There are \(N\) points in a 2D plane. You wish to find a rectangle with sides parallel to the \(x\) and \(y\) axes which covers all the points. What is the smallest area of such a rectangle?

Solution

First, suppose that we want to minimise just the width of the rectangle. We only need to look at the \(x\) coordinates, as \(y\)-coordinates only impact the height of the rectangle.

The width must be at least the difference between the smallest and largest \(x\)-coordinates, as any rectangle which covers all the points must be at least this wide.

However, there is no need for the rectangle to be wider than this - if it was, we could just shrink the width while still ensuring it covers all the points.

Therefore, the smallest width is the difference between the maximum and minimum \(x\)-coordinates.

Similarly, the smallest height is the difference between the maximum and minimum \(y\)-coordinates.

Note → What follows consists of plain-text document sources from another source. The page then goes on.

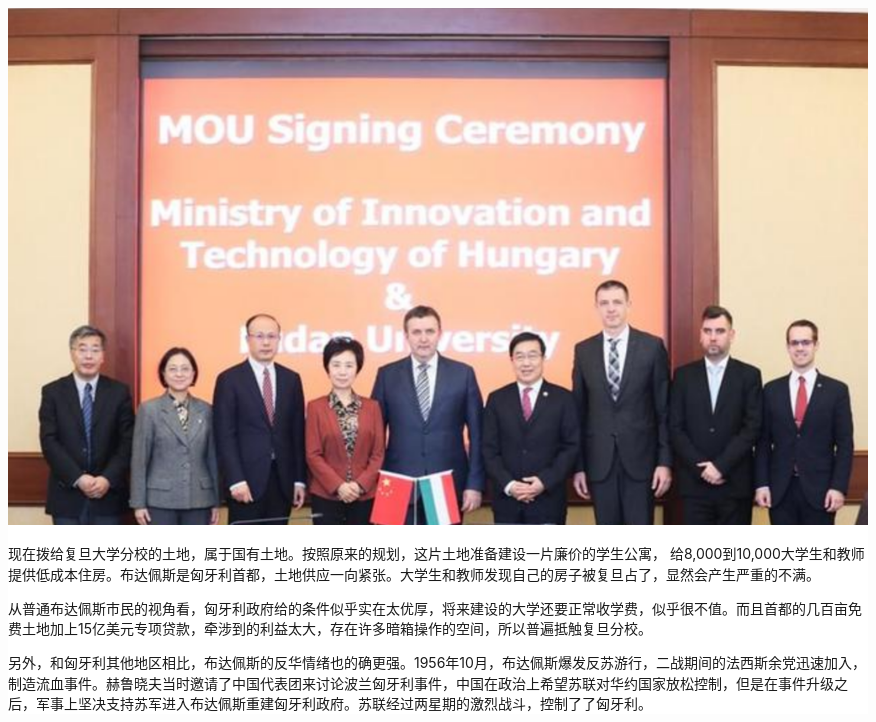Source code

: ![](images/btnews/0201_0300/0294/media/image4.png)

现在拨给复旦大学分校的土地，属于国有土地。按照原来的规划，这片土地准备建设一片廉价的学生公寓， 给8,000到10,000大学生和教师提供低成本住房。布达佩斯是匈牙利首都，土地供应一向紧张。大学生和教师发现自己的房子被复旦占了，显然会产生严重的不满。

从普通布达佩斯市民的视角看，匈牙利政府给的条件似乎实在太优厚，将来建设的大学还要正常收学费，似乎很不值。而且首都的几百亩免费土地加上15亿美元专项贷款，牵涉到的利益太大，存在许多暗箱操作的空间，所以普遍抵触复旦分校。

另外，和匈牙利其他地区相比，布达佩斯的反华情绪也的确更强。1956年10月，布达佩斯爆发反苏游行，二战期间的法西斯余党迅速加入，制造流血事件。赫鲁晓夫当时邀请了中国代表团来讨论波兰匈牙利事件，中国在政治上希望苏联对华约国家放松控制，但是在事件升级之后，军事上坚决支持苏军进入布达佩斯重建匈牙利政府。苏联经过两星期的激烈战斗，控制了了匈牙利。
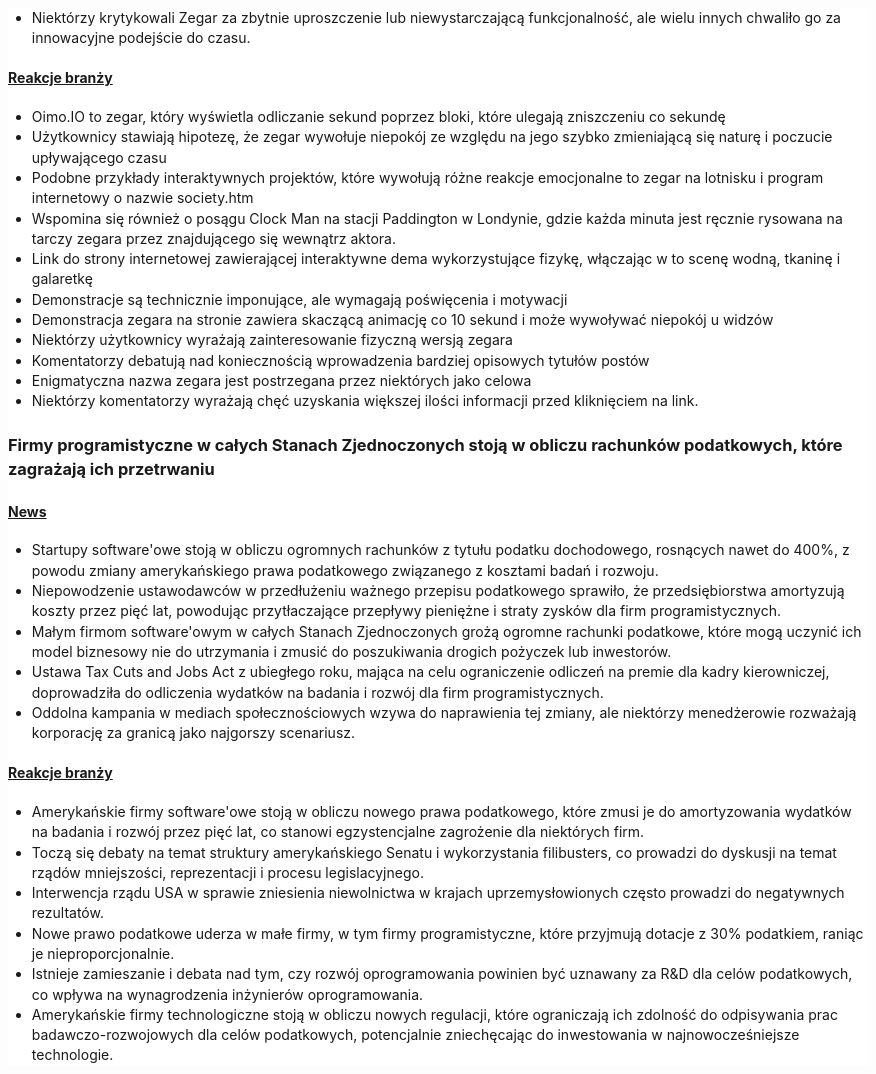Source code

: - Niektórzy krytykowali Zegar za zbytnie uproszczenie lub niewystarczającą funkcjonalność, ale wielu innych chwaliło go za innowacyjne podejście do czasu.

#### [Reakcje branży](http://news.ycombinator.com/item?id=35620291)

- Oimo.IO to zegar, który wyświetla odliczanie sekund poprzez bloki, które ulegają zniszczeniu co sekundę
- Użytkownicy stawiają hipotezę, że zegar wywołuje niepokój ze względu na jego szybko zmieniającą się naturę i poczucie upływającego czasu
- Podobne przykłady interaktywnych projektów, które wywołują różne reakcje emocjonalne to zegar na lotnisku i program internetowy o nazwie society.htm
- Wspomina się również o posągu Clock Man na stacji Paddington w Londynie, gdzie każda minuta jest ręcznie rysowana na tarczy zegara przez znajdującego się wewnątrz aktora.
- Link do strony internetowej zawierającej interaktywne dema wykorzystujące fizykę, włączając w to scenę wodną, tkaninę i galaretkę
- Demonstracje są technicznie imponujące, ale wymagają poświęcenia i motywacji
- Demonstracja zegara na stronie zawiera skaczącą animację co 10 sekund i może wywoływać niepokój u widzów
- Niektórzy użytkownicy wyrażają zainteresowanie fizyczną wersją zegara
- Komentatorzy debatują nad koniecznością wprowadzenia bardziej opisowych tytułów postów
- Enigmatyczna nazwa zegara jest postrzegana przez niektórych jako celowa
- Niektórzy komentatorzy wyrażają chęć uzyskania większej ilości informacji przed kliknięciem na link.

### Firmy programistyczne w całych Stanach Zjednoczonych stoją w obliczu rachunków podatkowych, które zagrażają ich przetrwaniu

#### [News](https://www.cnbc.com/2023/04/18/software-firms-face-huge-tax-bills-that-threaten-tech-startup-survival.html)

- Startupy software'owe stoją w obliczu ogromnych rachunków z tytułu podatku dochodowego, rosnących nawet do 400%, z powodu zmiany amerykańskiego prawa podatkowego związanego z kosztami badań i rozwoju.
- Niepowodzenie ustawodawców w przedłużeniu ważnego przepisu podatkowego sprawiło, że przedsiębiorstwa amortyzują koszty przez pięć lat, powodując przytłaczające przepływy pieniężne i straty zysków dla firm programistycznych.
- Małym firmom software'owym w całych Stanach Zjednoczonych grożą ogromne rachunki podatkowe, które mogą uczynić ich model biznesowy nie do utrzymania i zmusić do poszukiwania drogich pożyczek lub inwestorów.
- Ustawa Tax Cuts and Jobs Act z ubiegłego roku, mająca na celu ograniczenie odliczeń na premie dla kadry kierowniczej, doprowadziła do odliczenia wydatków na badania i rozwój dla firm programistycznych.
- Oddolna kampania w mediach społecznościowych wzywa do naprawienia tej zmiany, ale niektórzy menedżerowie rozważają korporację za granicą jako najgorszy scenariusz.

#### [Reakcje branży](http://news.ycombinator.com/item?id=35614313)

- Amerykańskie firmy software'owe stoją w obliczu nowego prawa podatkowego, które zmusi je do amortyzowania wydatków na badania i rozwój przez pięć lat, co stanowi egzystencjalne zagrożenie dla niektórych firm.
- Toczą się debaty na temat struktury amerykańskiego Senatu i wykorzystania filibusters, co prowadzi do dyskusji na temat rządów mniejszości, reprezentacji i procesu legislacyjnego.
- Interwencja rządu USA w sprawie zniesienia niewolnictwa w krajach uprzemysłowionych często prowadzi do negatywnych rezultatów.
- Nowe prawo podatkowe uderza w małe firmy, w tym firmy programistyczne, które przyjmują dotacje z 30% podatkiem, raniąc je nieproporcjonalnie.
- Istnieje zamieszanie i debata nad tym, czy rozwój oprogramowania powinien być uznawany za R&D dla celów podatkowych, co wpływa na wynagrodzenia inżynierów oprogramowania.
- Amerykańskie firmy technologiczne stoją w obliczu nowych regulacji, które ograniczają ich zdolność do odpisywania prac badawczo-rozwojowych dla celów podatkowych, potencjalnie zniechęcając do inwestowania w najnowocześniejsze technologie.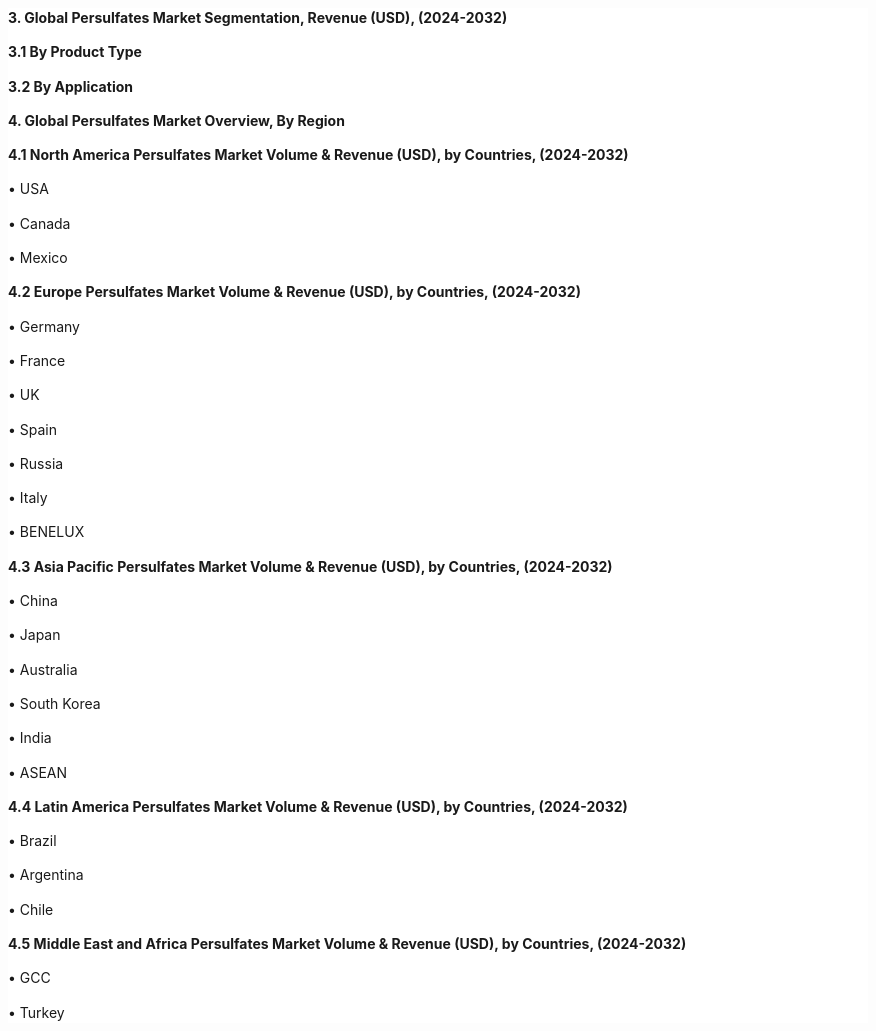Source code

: <strong>3. Global Persulfates Market Segmentation, Revenue (USD), (2024-2032)</strong>

<strong>3.1 By Product Type</strong>

<strong>3.2 By Application</strong>

<strong>4. Global Persulfates Market Overview, By Region</strong>

<strong>4.1 North America Persulfates Market Volume &amp; Revenue (USD), by Countries, (2024-2032)</strong>

• USA

• Canada

• Mexico

<strong>4.2 Europe Persulfates Market Volume &amp; Revenue (USD), by Countries, (2024-2032)</strong>

• Germany

• France

• UK

• Spain

• Russia

• Italy

• BENELUX

<strong>4.3 Asia Pacific Persulfates Market Volume &amp; Revenue (USD), by Countries, (2024-2032)</strong>

• China

• Japan

• Australia

• South Korea

• India

• ASEAN

<strong>4.4 Latin America Persulfates Market Volume &amp; Revenue (USD), by Countries, (2024-2032)</strong>

• Brazil

• Argentina

• Chile

<strong>4.5 Middle East and Africa Persulfates Market Volume &amp; Revenue (USD), by Countries, (2024-2032)</strong>

• GCC

• Turkey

The smallest area is the smallest width multiplied by the smallest height.

Code

#!/usr/bin/env python
import sys
sys.setrecursionlimit(1000000000)

# N is the number of holes.
N = None

# x and y contain the locations of the holes.
x = [None for x in range(100005)]
y = [None for x in range(100005)]

answer = None

# Open the input and output files.
input_file = open("artin.txt", "r")
output_file = open("artout.txt", "w")

# Read the value of N.
N = int(input_file.readline().strip())

# Read the location of each hole.
for i in range(0, N):
    input_line = input_file.readline().strip()
    x[i], y[i] = map(int, input_line.split())

# Resize the arrays to only include the N points
x = x[:N]
y = y[:N]

# Find the area
width = max(x) - min(x)
height = max(y) - min(y)
answer = width*height

# Write the answer to the output file.
output_file.write("%d\n" % (answer))

# Finally, close the input/output files.
input_file.close()
output_file.close()